----- SUPPLIED MATERIAL
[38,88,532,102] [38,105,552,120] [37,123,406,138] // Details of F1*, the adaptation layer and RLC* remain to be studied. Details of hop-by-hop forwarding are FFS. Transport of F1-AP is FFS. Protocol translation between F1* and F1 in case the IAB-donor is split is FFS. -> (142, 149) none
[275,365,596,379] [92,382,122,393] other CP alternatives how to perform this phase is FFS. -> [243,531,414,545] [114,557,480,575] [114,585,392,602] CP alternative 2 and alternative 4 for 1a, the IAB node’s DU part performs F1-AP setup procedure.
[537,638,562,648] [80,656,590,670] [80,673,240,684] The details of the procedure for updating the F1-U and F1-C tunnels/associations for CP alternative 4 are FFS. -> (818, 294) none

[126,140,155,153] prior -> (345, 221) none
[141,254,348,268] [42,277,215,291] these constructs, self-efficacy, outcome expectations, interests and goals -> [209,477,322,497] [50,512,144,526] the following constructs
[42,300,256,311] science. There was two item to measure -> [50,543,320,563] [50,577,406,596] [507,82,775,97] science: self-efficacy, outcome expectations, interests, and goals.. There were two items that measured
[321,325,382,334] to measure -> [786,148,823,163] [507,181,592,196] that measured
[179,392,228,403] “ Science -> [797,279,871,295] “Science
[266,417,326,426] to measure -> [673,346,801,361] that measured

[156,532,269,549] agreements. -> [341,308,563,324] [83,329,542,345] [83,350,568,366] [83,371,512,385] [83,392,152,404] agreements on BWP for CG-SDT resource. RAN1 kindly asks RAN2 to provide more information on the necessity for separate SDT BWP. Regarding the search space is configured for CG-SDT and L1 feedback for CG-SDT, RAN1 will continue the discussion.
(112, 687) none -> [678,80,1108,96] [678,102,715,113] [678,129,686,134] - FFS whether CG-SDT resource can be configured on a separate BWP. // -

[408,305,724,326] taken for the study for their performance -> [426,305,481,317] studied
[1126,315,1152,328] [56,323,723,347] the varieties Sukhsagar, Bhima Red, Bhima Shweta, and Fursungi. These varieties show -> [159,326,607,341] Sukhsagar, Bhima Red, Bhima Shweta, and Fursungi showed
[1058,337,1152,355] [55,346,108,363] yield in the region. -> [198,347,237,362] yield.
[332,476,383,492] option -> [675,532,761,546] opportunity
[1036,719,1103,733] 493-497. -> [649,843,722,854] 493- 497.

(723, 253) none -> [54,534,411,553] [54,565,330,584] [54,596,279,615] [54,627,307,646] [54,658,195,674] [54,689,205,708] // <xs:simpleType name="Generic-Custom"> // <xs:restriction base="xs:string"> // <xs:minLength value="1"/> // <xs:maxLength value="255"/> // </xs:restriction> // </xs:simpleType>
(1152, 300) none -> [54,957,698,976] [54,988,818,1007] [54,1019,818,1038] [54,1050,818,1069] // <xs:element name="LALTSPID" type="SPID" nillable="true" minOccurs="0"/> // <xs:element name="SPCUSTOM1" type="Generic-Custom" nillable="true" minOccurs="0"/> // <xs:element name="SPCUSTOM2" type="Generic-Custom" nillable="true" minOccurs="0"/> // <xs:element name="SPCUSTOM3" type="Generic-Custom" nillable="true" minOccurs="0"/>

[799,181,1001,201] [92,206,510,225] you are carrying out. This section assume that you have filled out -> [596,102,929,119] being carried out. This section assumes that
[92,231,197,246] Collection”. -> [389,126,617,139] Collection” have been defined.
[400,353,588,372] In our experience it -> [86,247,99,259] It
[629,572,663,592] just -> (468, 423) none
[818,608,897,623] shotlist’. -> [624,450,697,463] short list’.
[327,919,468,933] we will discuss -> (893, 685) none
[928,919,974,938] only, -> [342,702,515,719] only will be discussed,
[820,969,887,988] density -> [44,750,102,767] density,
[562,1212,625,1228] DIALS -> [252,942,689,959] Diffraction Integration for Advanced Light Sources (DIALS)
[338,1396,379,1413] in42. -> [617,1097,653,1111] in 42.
----------
| WHAT THE TASK ASKS |
Using the entries above, give back exactly the line containing "[156,532,269,549] agreements. ->", the line containing "(112, 687) none", and every line between them, and nothing else.

| OUTPUT BELOW |
[156,532,269,549] agreements. -> [341,308,563,324] [83,329,542,345] [83,350,568,366] [83,371,512,385] [83,392,152,404] agreements on BWP for CG-SDT resource. RAN1 kindly asks RAN2 to provide more information on the necessity for separate SDT BWP. Regarding the search space is configured for CG-SDT and L1 feedback for CG-SDT, RAN1 will continue the discussion.
(112, 687) none -> [678,80,1108,96] [678,102,715,113] [678,129,686,134] - FFS whether CG-SDT resource can be configured on a separate BWP. // -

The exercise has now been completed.